This New Development Could Finally Be the Key to Space Elevators


An artist's rendering of a space elevator attached to a nanothread structure. Victor Habbick Visions/Getty Images
An artist's rendering of a space elevator attached to a nanothread structure. Victor Habbick Visions/Getty Images

In recent years, researchers have been making great strides in making new materials from really tiny parts — and by tiny, we're talking things measured in nanometers, a unit so small that it's probably difficult for most of us to even imagine it. 

If you want to try visualizing nanoscale, consider that a strand of DNA in one of your cells is about 2.5 nanometers in diameter, and a sheet of paper has a thickness of 100,000 nanometers. What's the value of such miniscule structures? For one, it's possible to make nanomaterials that are incredibly strong, but also lightweight, and to equip them with other properties, such as the ability to conduct electricity.

Okay, so maybe that doesn't sound quite mind-blowing enough. Try this, then: It now looks as if it might be possible to make threads of really, really small diamonds that are strong enough to support a giant elevator stretching for miles all the way up into space.

That prospect has been raised by Penn State University researchers' recent discovery of how to produce ultra-thin diamond nanothreads, which might turn out to be the strongest manmade materials ever created.

The team created a long, thin strand of carbon atoms, arranged in the same fashion as the fundamental unit of a diamond's structure — zig-zag "cyclohexane" rings of six carbon atoms bound together, in which each carbon is surrounded by others in the shape of a tetrahedron. If that's too complex-sounding, envision the nanothread as a necklace strung together from the smallest possible diamonds — made of stuff that's extraordinarily stiff and strong.

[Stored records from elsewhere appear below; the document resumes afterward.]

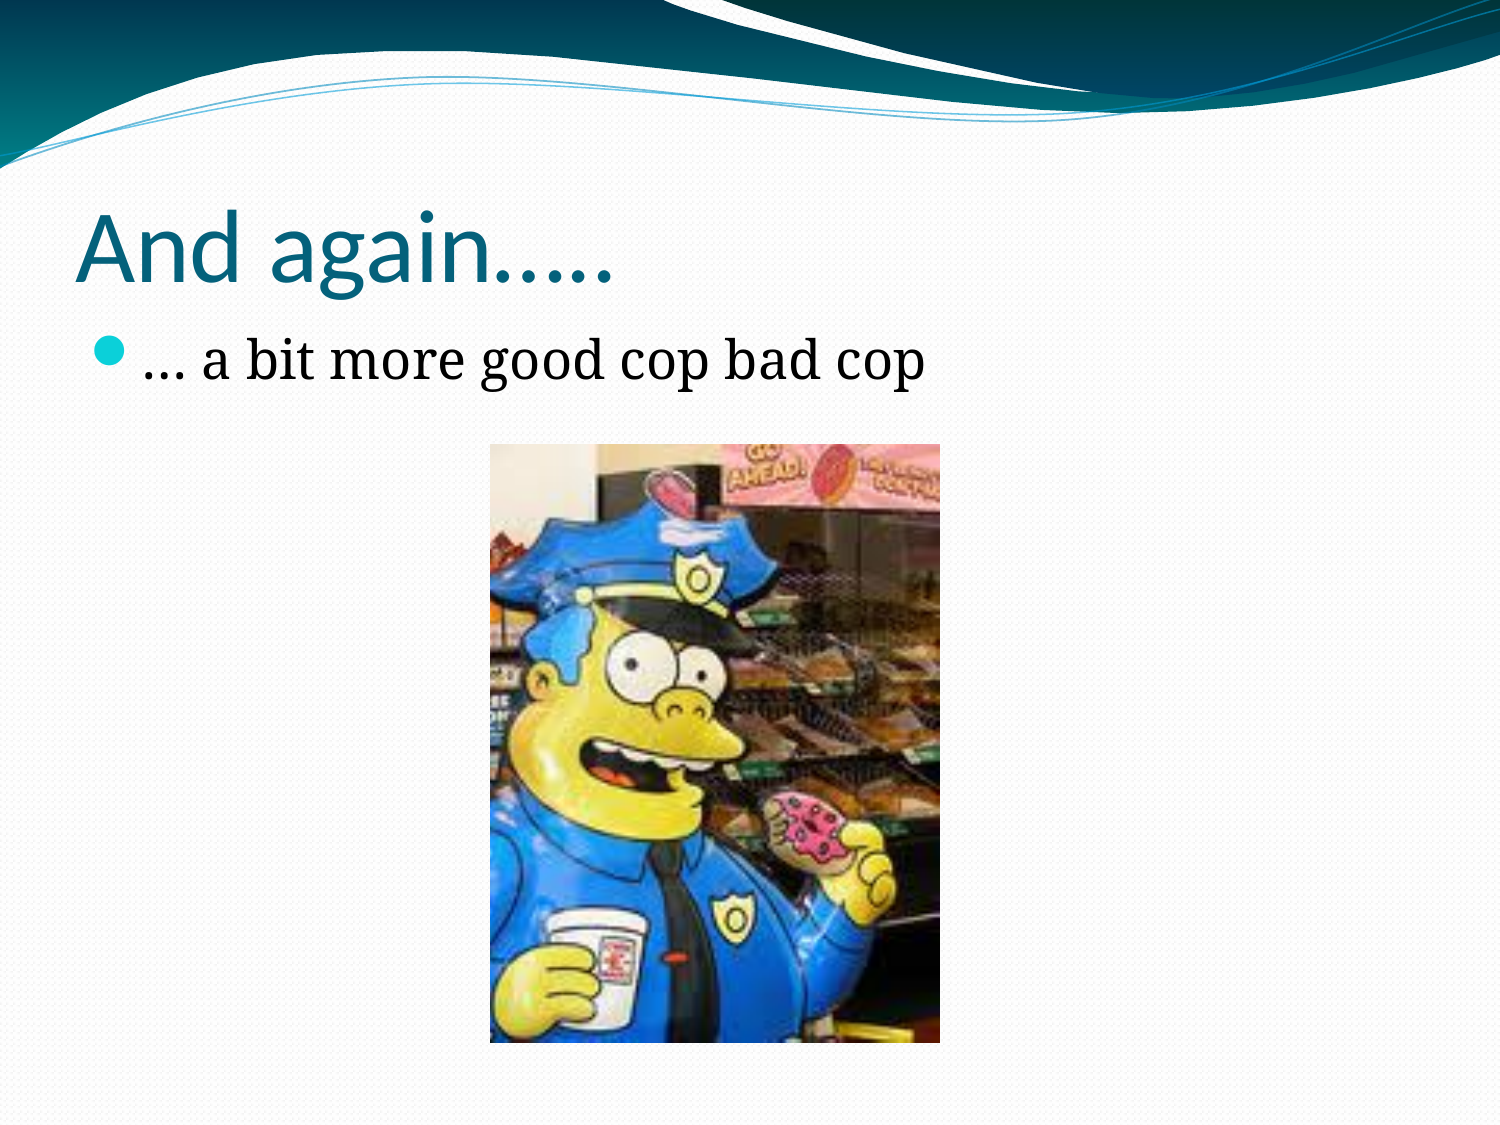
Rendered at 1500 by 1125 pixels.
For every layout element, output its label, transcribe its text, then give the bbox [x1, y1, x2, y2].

picture [490, 444, 940, 1043]
title And again….. [75, 115, 1426, 304]
list … a bit more good cop bad cop [75, 317, 1426, 1038]
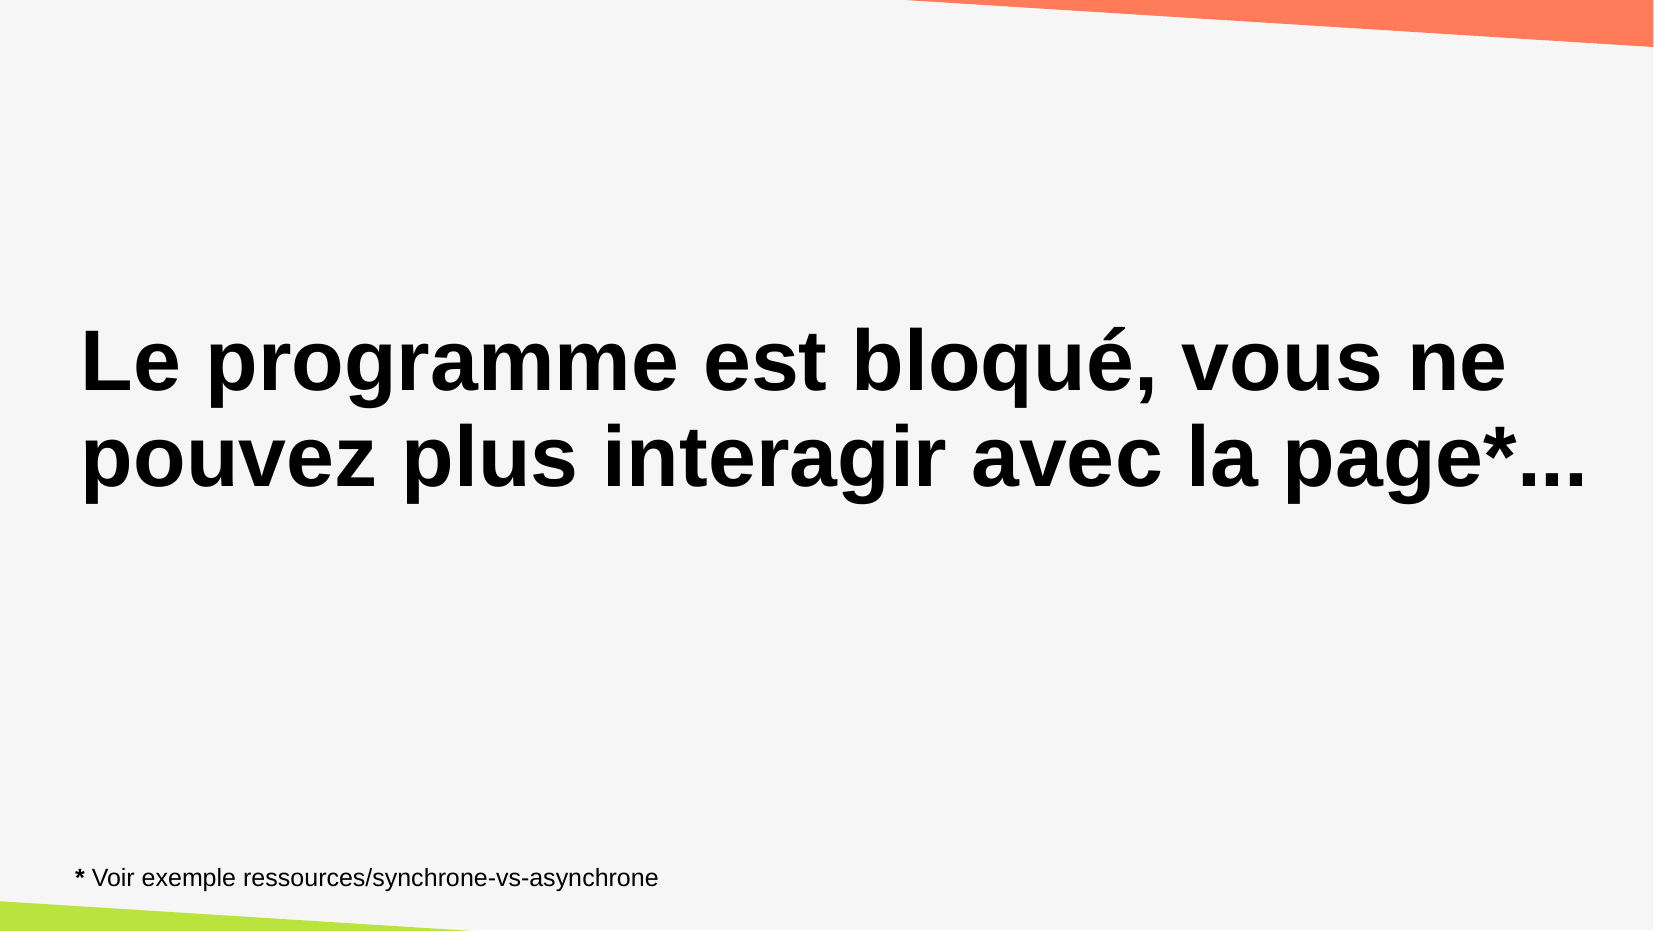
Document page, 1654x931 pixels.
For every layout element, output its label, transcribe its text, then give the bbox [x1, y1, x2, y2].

text_box [0, 901, 474, 931]
text_box [904, 0, 1654, 48]
text_box * Voir exemple ressources/synchrone-vs-asynchrone [60, 856, 1546, 929]
list Le programme est bloqué, vous ne pouvez plus interagir avec la page*... [80, 312, 1620, 532]
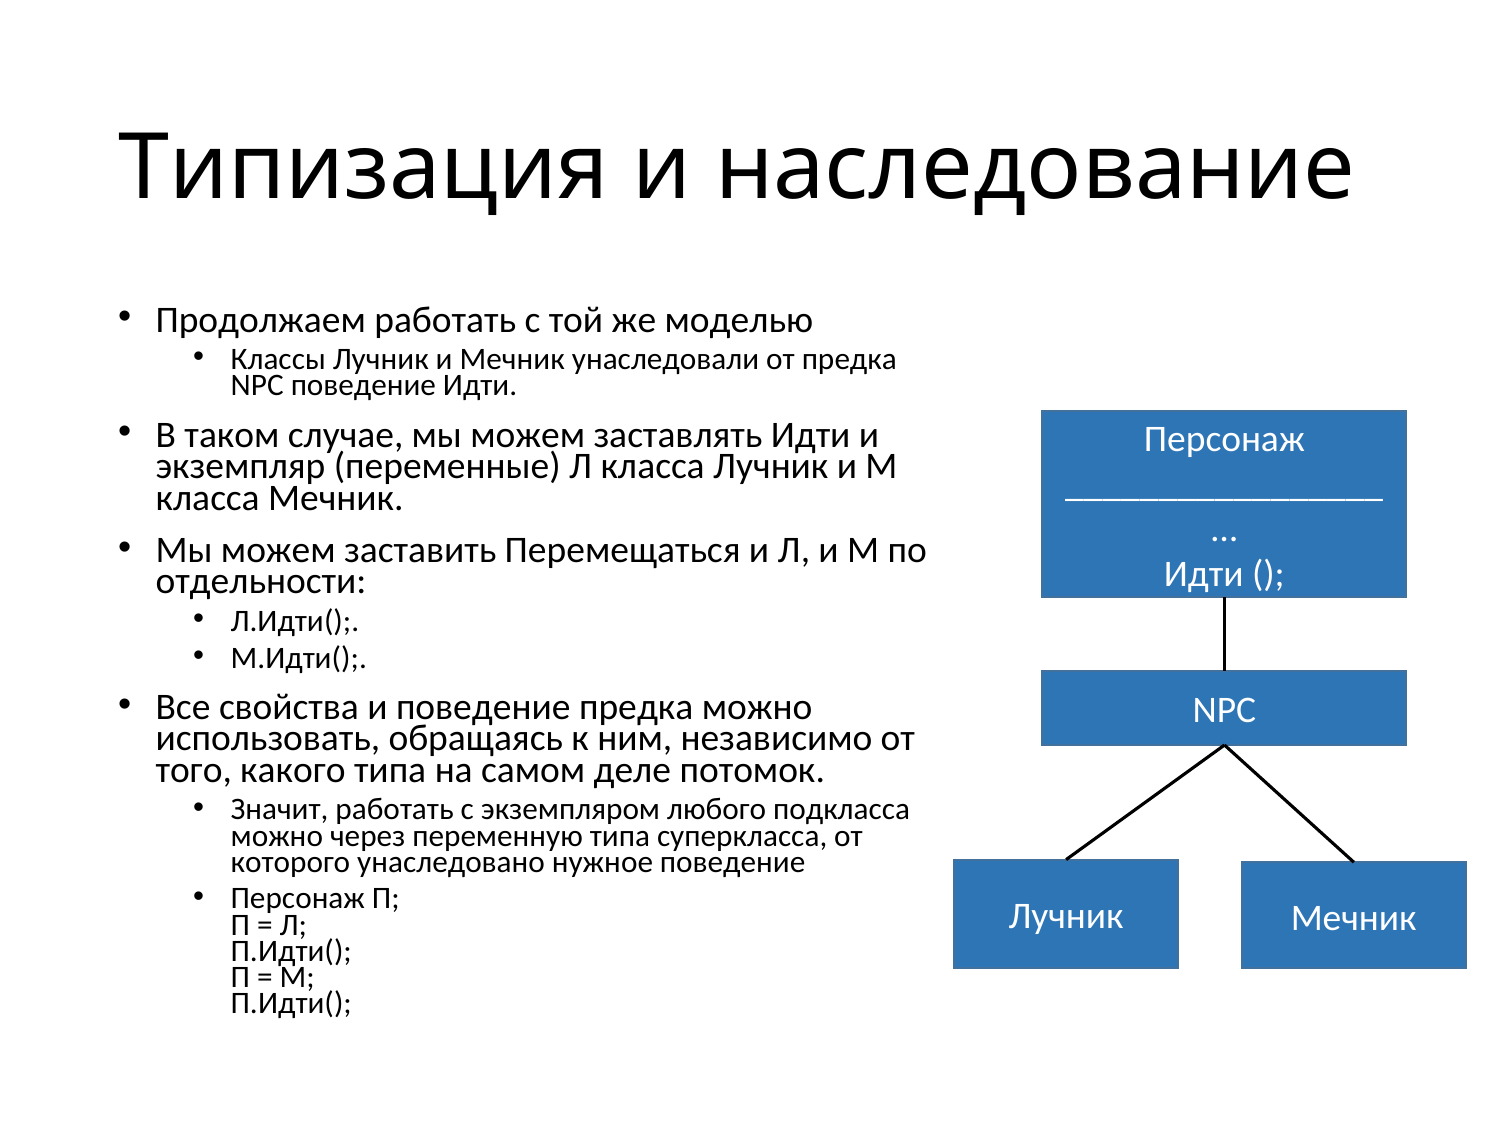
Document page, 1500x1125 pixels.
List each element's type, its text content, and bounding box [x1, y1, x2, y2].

text_box NPC [1042, 670, 1407, 745]
title Типизация и наследование [103, 59, 1397, 278]
text_box Мечник [1241, 862, 1466, 968]
text_box Лучник [954, 859, 1179, 968]
text_box Персонаж _________________ … Идти (); [1042, 411, 1407, 598]
list Продолжаем работать с той же моделью Классы Лучник и Мечник унаследовали от предка NPC поведение Идти. В таком случае, мы можем заставлять Идти и экземпляр (переменные) Л класса Лучник и М класса Мечник. Мы можем заставить Перемещаться и Л, и М по отдельности: Л.Идти();. М.Идти();. Все свойства и поведение предка можно использовать, обращаясь к ним, независимо от того, какого типа на самом деле потомок. Значит, работать с экземпляром любого подкласса можно через переменную типа суперкласса, от которого унаследовано нужное поведение Персонаж П; П = Л; П.Идти(); П = М; П.Идти(); [103, 299, 955, 1066]
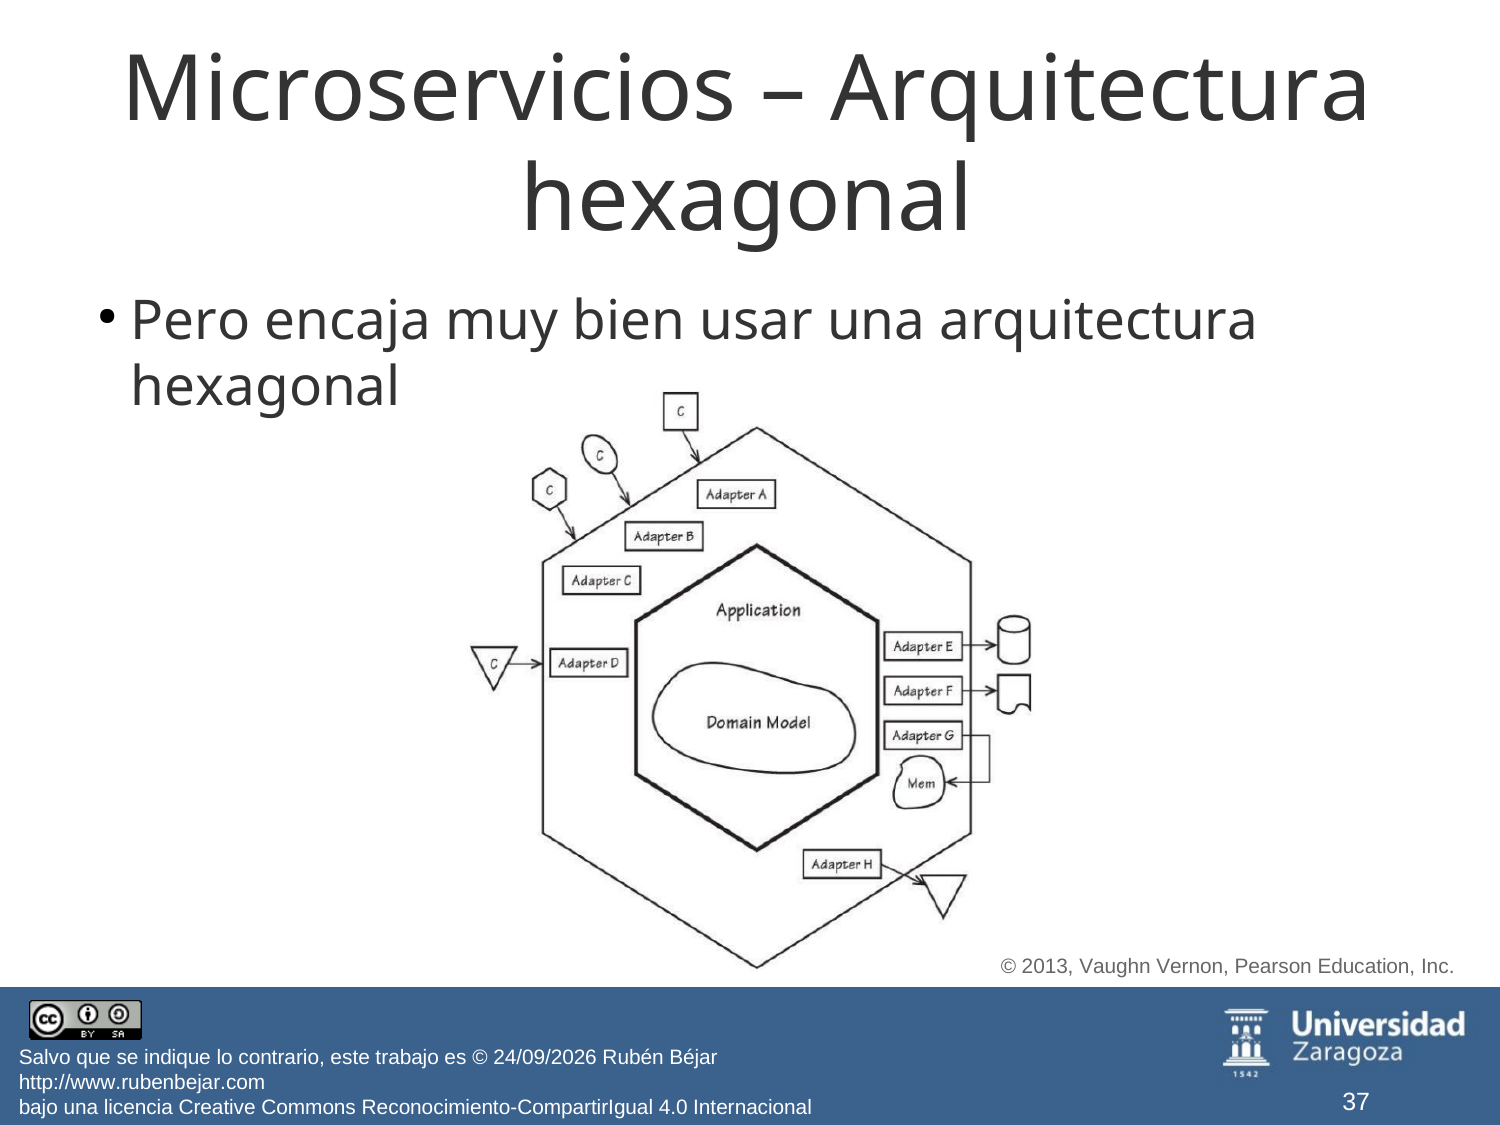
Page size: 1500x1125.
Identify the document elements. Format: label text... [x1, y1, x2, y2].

"It's potentially among the strongest materials, if not the strongest, ever known," says Penn State chemistry professor John Badding, one of the study's authors.

If researchers could create a perfect diamond nanothread with no defects, Badding says, it could match or exceed the qualities of sp2 carbon nanotubes, formed by rolling a nanofiber sheet into a tube, which up to this point have been the strongest manmade materials created.

A rendering of a carbon nanotube.
A rendering of a carbon nanotube.
Science Photo Library/PASIEKA/Getty Images

Of course, if you've trying to show people just how super-strong something is, it helps to have an example of something you could do with it. (You know, just like the old Crazy Glue commercial that shows the guy in the hardhat, who glues himself to a steel girder and then dangles from it.)

Up Past the Atmosphere

When pressed, Badding thought of the idea of using diamond nanothreads to build a space elevator — a concept in which a cable attached to the Earth at one end and a stationary satellite at the other would allow humans, equipment and other cargo to ascend into space. It's an idea that was first envisioned by the Russian space scientist Konstantin E. Tsiolkovsky way back in 1895, and popularized by science fiction author Arthur C. Clarke in his 1979 novel "The Fountains of Paradise."

A space elevator might make travel to and from space vastly cheaper, safer and less stressful than it is today. But building one would cost as much as $100 billion, by one estimate. And you'd need to make it from stuff strong enough to withstand the tremendous forces to which such a structure would be subjected.

Commercial Development

While Badding stresses that the development of diamond nanothreads is at the very early stages, a Canadian company recently granted a U.S. patent for a 12.4 mile-high space elevator design seems pretty interested in looking at the new material. (See video below.)

"If in commercial production the thread's strength is significantly higher than that of Kevlar, then we may be able to go even higher," says Thoth Technology chief technology officer Brendan Quine via email.

Quine said that diamond nanothreads could be used to reinforce the pneumatic elements of the proposed space elevator's structure. "We are going to need them in large quantities though," he added. "Our structure has a mass similar to that of the world's largest supertankers used to move oil around the world."